- [ABOUT THIS EXERCISE]:
Lines from the line with "6.090000 1.770000 ;" to the line with "RECT 1.595000 -0.085000" in the entries below, and only those, must be output exactly, with both ends included.

- [INFORMATION SUPPLIED]:
☆ ☆ ☆

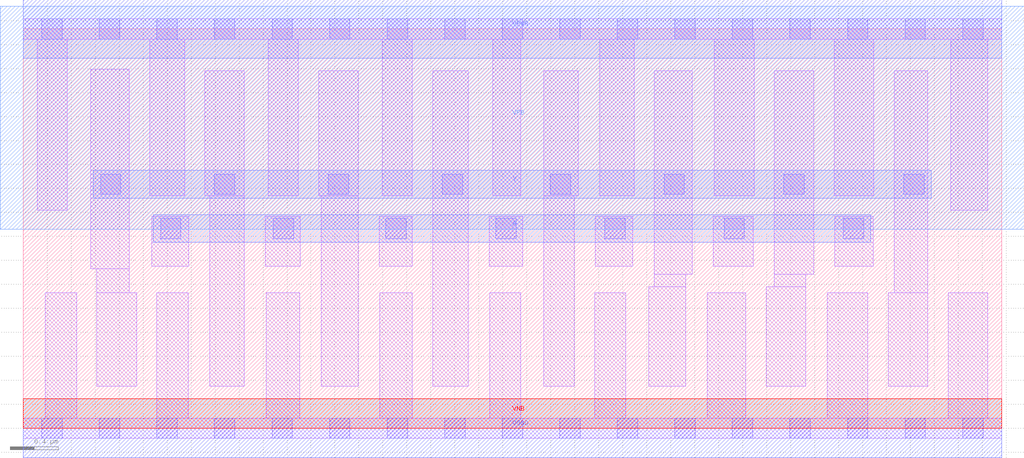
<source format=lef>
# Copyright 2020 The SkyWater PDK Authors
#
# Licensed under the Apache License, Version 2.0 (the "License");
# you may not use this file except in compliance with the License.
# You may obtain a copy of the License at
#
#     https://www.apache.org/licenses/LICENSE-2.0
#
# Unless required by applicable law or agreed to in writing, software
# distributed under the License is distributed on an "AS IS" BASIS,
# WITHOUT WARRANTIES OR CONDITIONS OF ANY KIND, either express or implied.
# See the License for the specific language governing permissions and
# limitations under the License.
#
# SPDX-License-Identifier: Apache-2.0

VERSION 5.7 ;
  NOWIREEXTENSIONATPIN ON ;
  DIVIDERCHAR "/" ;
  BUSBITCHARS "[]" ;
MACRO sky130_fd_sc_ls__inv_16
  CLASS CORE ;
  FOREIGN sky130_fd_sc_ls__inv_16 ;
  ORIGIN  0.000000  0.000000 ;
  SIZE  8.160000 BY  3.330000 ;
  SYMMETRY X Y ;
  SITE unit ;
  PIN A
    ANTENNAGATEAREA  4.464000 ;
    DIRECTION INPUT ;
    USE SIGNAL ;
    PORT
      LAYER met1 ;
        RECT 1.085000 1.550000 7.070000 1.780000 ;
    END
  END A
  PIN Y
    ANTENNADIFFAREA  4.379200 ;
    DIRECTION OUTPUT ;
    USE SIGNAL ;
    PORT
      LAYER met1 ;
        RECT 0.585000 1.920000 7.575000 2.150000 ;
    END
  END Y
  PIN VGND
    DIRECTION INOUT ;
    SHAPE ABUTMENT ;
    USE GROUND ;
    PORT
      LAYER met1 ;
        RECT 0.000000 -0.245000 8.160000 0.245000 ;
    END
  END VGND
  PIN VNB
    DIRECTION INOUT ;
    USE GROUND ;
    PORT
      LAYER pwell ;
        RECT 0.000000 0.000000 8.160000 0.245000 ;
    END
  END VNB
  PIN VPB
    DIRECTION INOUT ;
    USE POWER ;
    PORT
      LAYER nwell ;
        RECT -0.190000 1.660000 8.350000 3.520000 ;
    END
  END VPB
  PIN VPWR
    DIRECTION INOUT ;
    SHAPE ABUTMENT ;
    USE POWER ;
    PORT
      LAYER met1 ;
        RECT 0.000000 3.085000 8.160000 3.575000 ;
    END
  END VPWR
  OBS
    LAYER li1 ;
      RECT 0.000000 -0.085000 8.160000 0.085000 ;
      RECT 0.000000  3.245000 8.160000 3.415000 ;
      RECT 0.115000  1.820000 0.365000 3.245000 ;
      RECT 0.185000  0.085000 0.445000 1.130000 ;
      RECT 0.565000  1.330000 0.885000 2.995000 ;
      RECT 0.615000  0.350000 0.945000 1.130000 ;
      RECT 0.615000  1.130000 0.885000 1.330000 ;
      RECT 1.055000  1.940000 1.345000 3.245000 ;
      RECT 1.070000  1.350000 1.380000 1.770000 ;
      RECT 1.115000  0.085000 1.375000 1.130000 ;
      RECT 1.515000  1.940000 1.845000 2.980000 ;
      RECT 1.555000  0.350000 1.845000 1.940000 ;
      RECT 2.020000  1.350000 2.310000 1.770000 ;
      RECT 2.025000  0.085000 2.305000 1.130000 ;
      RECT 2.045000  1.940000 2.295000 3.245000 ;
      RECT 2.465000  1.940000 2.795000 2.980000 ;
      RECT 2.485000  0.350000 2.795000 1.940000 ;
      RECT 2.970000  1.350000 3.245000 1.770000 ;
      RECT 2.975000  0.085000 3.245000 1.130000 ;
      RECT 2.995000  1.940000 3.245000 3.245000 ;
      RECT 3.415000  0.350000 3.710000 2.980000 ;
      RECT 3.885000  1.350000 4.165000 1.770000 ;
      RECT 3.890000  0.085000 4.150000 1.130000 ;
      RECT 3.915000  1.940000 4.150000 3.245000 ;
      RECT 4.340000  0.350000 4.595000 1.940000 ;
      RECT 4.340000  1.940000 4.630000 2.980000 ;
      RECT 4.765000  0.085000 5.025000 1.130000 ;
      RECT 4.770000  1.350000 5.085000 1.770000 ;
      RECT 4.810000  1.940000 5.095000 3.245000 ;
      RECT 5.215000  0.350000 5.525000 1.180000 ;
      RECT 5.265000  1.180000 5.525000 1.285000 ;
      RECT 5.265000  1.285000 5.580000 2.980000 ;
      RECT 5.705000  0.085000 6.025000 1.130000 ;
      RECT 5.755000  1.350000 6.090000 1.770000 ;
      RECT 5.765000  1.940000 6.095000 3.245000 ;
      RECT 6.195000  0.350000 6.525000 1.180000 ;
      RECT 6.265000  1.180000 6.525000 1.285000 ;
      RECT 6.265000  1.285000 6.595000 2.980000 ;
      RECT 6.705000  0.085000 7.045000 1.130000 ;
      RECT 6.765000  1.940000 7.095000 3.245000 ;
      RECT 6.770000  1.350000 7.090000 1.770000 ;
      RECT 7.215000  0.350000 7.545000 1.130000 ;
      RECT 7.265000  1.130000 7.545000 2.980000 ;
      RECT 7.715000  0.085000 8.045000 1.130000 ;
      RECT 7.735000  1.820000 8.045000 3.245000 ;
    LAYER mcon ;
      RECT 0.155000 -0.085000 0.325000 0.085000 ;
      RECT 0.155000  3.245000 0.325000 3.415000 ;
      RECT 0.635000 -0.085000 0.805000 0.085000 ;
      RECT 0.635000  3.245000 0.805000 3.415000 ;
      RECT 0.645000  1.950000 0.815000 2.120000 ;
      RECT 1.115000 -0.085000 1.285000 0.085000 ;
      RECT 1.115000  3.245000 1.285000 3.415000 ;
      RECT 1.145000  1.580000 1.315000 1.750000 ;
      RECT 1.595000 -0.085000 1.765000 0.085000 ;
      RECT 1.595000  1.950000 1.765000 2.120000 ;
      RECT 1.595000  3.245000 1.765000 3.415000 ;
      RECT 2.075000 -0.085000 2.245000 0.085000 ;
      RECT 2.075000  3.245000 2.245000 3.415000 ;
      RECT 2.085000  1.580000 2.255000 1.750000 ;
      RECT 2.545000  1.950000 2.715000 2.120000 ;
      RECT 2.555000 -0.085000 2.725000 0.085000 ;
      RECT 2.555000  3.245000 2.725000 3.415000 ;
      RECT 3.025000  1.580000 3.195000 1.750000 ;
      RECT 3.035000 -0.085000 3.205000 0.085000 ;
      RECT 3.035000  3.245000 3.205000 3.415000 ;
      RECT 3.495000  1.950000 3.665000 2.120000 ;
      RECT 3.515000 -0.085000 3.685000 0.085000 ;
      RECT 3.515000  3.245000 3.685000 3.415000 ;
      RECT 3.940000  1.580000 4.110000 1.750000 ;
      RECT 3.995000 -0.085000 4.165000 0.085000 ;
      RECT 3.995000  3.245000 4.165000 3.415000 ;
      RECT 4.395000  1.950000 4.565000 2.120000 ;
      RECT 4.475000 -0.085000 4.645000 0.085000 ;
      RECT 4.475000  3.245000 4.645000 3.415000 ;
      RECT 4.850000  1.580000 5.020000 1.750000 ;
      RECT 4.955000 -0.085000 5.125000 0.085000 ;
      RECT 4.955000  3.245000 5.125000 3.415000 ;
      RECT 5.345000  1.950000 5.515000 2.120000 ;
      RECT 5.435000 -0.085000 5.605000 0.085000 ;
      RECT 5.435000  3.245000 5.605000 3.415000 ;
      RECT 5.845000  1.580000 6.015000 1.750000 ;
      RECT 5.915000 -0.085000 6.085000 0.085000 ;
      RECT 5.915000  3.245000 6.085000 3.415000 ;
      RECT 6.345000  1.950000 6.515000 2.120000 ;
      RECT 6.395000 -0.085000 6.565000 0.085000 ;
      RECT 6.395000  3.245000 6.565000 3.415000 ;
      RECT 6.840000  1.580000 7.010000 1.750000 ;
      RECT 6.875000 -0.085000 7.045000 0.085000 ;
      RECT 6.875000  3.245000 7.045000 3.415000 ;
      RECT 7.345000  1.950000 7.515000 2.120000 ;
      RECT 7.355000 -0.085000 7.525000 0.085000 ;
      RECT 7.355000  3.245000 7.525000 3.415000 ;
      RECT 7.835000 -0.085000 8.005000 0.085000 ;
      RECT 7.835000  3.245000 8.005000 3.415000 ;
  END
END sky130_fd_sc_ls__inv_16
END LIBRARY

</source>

☆ ☆ ☆

- [SOLUTION TO THIS EXERCISE]:
      RECT 5.755000  1.350000 6.090000 1.770000 ;
      RECT 5.765000  1.940000 6.095000 3.245000 ;
      RECT 6.195000  0.350000 6.525000 1.180000 ;
      RECT 6.265000  1.180000 6.525000 1.285000 ;
      RECT 6.265000  1.285000 6.595000 2.980000 ;
      RECT 6.705000  0.085000 7.045000 1.130000 ;
      RECT 6.765000  1.940000 7.095000 3.245000 ;
      RECT 6.770000  1.350000 7.090000 1.770000 ;
      RECT 7.215000  0.350000 7.545000 1.130000 ;
      RECT 7.265000  1.130000 7.545000 2.980000 ;
      RECT 7.715000  0.085000 8.045000 1.130000 ;
      RECT 7.735000  1.820000 8.045000 3.245000 ;
    LAYER mcon ;
      RECT 0.155000 -0.085000 0.325000 0.085000 ;
      RECT 0.155000  3.245000 0.325000 3.415000 ;
      RECT 0.635000 -0.085000 0.805000 0.085000 ;
      RECT 0.635000  3.245000 0.805000 3.415000 ;
      RECT 0.645000  1.950000 0.815000 2.120000 ;
      RECT 1.115000 -0.085000 1.285000 0.085000 ;
      RECT 1.115000  3.245000 1.285000 3.415000 ;
      RECT 1.145000  1.580000 1.315000 1.750000 ;
      RECT 1.595000 -0.085000 1.765000 0.085000 ;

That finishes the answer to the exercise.